DIRECTIVE:
Copy the data that follows, character for character, minus the pictures.

━━━━

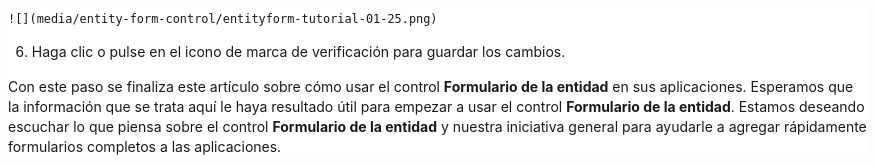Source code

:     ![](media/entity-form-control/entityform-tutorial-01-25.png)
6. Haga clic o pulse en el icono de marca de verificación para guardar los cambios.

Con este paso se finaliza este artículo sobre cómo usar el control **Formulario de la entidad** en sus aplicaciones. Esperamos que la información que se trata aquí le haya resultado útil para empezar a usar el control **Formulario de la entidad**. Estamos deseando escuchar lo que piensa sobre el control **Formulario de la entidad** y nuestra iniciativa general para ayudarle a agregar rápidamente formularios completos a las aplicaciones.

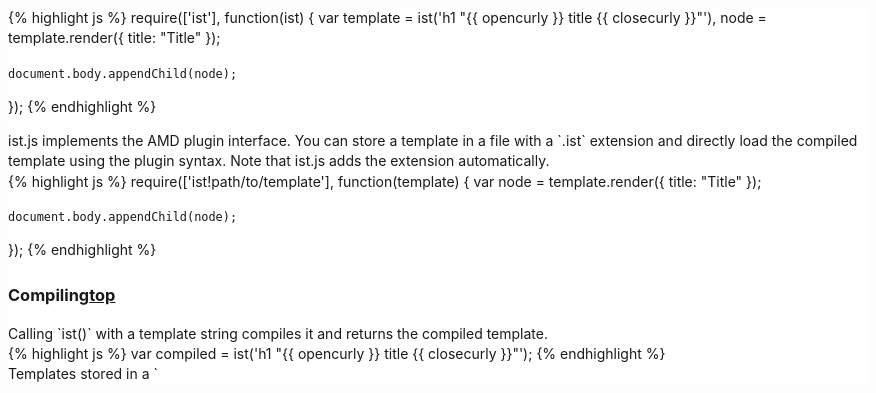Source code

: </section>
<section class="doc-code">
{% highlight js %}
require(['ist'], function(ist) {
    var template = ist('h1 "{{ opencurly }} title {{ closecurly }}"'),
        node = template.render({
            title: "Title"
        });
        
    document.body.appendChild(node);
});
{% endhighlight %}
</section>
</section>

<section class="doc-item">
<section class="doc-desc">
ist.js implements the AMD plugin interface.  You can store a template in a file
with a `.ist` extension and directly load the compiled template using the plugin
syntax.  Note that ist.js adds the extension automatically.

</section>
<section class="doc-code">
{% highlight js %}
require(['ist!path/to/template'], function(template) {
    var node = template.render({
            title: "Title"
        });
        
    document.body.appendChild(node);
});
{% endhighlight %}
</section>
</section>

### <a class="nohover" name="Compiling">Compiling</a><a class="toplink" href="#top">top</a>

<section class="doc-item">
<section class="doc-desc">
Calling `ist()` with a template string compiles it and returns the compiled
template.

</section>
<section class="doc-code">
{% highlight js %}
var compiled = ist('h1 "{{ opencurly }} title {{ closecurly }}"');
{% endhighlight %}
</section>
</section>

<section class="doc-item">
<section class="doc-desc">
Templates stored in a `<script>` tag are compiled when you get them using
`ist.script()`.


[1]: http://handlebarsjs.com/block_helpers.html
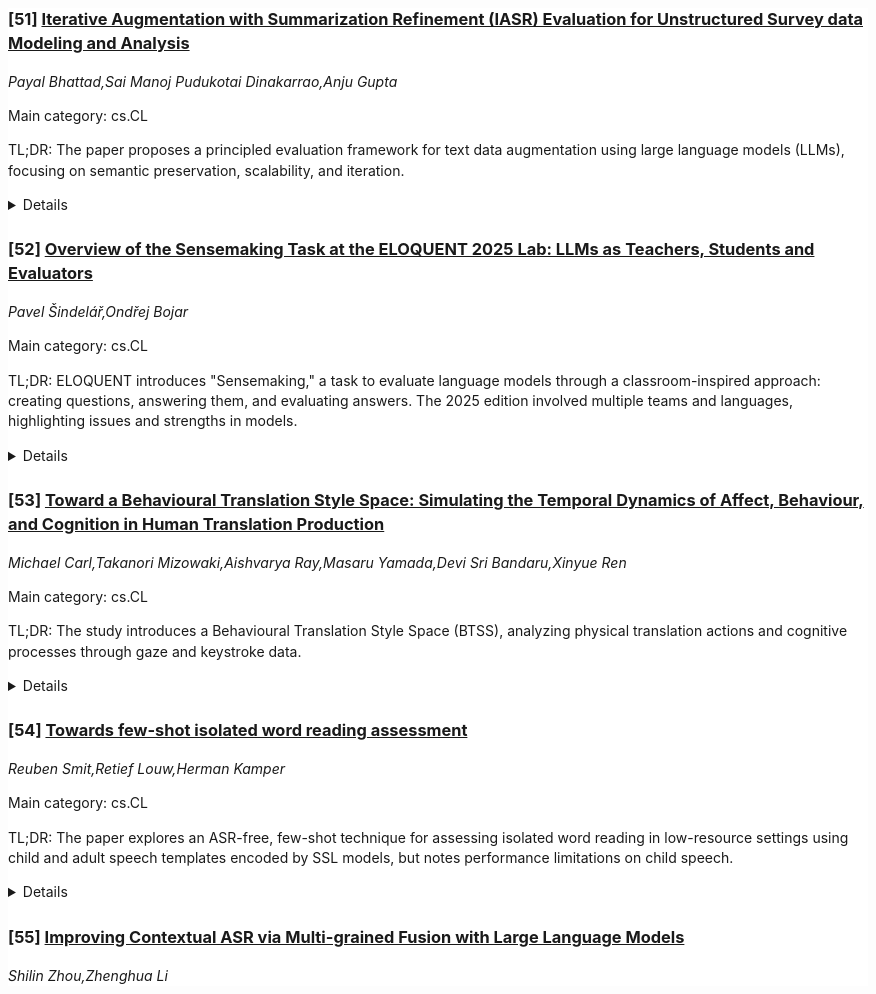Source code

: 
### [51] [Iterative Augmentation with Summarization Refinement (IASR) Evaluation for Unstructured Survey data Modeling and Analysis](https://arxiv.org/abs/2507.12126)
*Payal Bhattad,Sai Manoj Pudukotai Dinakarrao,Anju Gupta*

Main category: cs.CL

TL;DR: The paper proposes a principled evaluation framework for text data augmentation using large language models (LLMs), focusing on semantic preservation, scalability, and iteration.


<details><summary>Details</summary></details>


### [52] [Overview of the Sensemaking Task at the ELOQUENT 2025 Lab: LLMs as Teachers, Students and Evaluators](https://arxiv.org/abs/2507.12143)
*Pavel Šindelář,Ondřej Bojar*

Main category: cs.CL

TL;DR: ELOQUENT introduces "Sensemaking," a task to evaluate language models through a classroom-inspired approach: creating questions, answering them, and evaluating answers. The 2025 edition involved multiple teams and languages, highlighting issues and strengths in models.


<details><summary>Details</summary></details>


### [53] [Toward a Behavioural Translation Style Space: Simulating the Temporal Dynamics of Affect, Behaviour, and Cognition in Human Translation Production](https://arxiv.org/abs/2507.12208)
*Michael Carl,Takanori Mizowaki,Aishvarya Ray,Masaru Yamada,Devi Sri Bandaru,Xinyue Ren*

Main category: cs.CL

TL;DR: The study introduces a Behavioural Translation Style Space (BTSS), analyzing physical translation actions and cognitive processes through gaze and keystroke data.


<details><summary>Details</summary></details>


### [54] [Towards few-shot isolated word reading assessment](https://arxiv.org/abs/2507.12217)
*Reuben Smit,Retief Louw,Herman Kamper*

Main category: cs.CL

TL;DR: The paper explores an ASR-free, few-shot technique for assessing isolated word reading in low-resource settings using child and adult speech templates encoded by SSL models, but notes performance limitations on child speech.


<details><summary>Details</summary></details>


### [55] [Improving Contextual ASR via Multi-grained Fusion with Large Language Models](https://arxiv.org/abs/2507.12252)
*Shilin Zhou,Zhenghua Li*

━━━━

OUTPUT OF THE TASK:
Source code

:     ![](media/entity-form-control/entityform-tutorial-01-25.png)
6. Haga clic o pulse en el icono de marca de verificación para guardar los cambios.

Con este paso se finaliza este artículo sobre cómo usar el control **Formulario de la entidad** en sus aplicaciones. Esperamos que la información que se trata aquí le haya resultado útil para empezar a usar el control **Formulario de la entidad**. Estamos deseando escuchar lo que piensa sobre el control **Formulario de la entidad** y nuestra iniciativa general para ayudarle a agregar rápidamente formularios completos a las aplicaciones.

Source code

: </section>
<section class="doc-code">
{% highlight js %}
require(['ist'], function(ist) {
    var template = ist('h1 "{{ opencurly }} title {{ closecurly }}"'),
        node = template.render({
            title: "Title"
        });
        
    document.body.appendChild(node);
});
{% endhighlight %}
</section>
</section>

<section class="doc-item">
<section class="doc-desc">
ist.js implements the AMD plugin interface.  You can store a template in a file
with a `.ist` extension and directly load the compiled template using the plugin
syntax.  Note that ist.js adds the extension automatically.

</section>
<section class="doc-code">
{% highlight js %}
require(['ist!path/to/template'], function(template) {
    var node = template.render({
            title: "Title"
        });
        
    document.body.appendChild(node);
});
{% endhighlight %}
</section>
</section>

### <a class="nohover" name="Compiling">Compiling</a><a class="toplink" href="#top">top</a>

<section class="doc-item">
<section class="doc-desc">
Calling `ist()` with a template string compiles it and returns the compiled
template.

</section>
<section class="doc-code">
{% highlight js %}
var compiled = ist('h1 "{{ opencurly }} title {{ closecurly }}"');
{% endhighlight %}
</section>
</section>

<section class="doc-item">
<section class="doc-desc">
Templates stored in a `<script>` tag are compiled when you get them using
`ist.script()`.


[1]: http://handlebarsjs.com/block_helpers.html
Source code

: 
### [51] [Iterative Augmentation with Summarization Refinement (IASR) Evaluation for Unstructured Survey data Modeling and Analysis](https://arxiv.org/abs/2507.12126)
*Payal Bhattad,Sai Manoj Pudukotai Dinakarrao,Anju Gupta*

Main category: cs.CL

TL;DR: The paper proposes a principled evaluation framework for text data augmentation using large language models (LLMs), focusing on semantic preservation, scalability, and iteration.


<details><summary>Details</summary></details>


### [52] [Overview of the Sensemaking Task at the ELOQUENT 2025 Lab: LLMs as Teachers, Students and Evaluators](https://arxiv.org/abs/2507.12143)
*Pavel Šindelář,Ondřej Bojar*

Main category: cs.CL

TL;DR: ELOQUENT introduces "Sensemaking," a task to evaluate language models through a classroom-inspired approach: creating questions, answering them, and evaluating answers. The 2025 edition involved multiple teams and languages, highlighting issues and strengths in models.


<details><summary>Details</summary></details>


### [53] [Toward a Behavioural Translation Style Space: Simulating the Temporal Dynamics of Affect, Behaviour, and Cognition in Human Translation Production](https://arxiv.org/abs/2507.12208)
*Michael Carl,Takanori Mizowaki,Aishvarya Ray,Masaru Yamada,Devi Sri Bandaru,Xinyue Ren*

Main category: cs.CL

TL;DR: The study introduces a Behavioural Translation Style Space (BTSS), analyzing physical translation actions and cognitive processes through gaze and keystroke data.


<details><summary>Details</summary></details>


### [54] [Towards few-shot isolated word reading assessment](https://arxiv.org/abs/2507.12217)
*Reuben Smit,Retief Louw,Herman Kamper*

Main category: cs.CL

TL;DR: The paper explores an ASR-free, few-shot technique for assessing isolated word reading in low-resource settings using child and adult speech templates encoded by SSL models, but notes performance limitations on child speech.


<details><summary>Details</summary></details>


### [55] [Improving Contextual ASR via Multi-grained Fusion with Large Language Models](https://arxiv.org/abs/2507.12252)
*Shilin Zhou,Zhenghua Li*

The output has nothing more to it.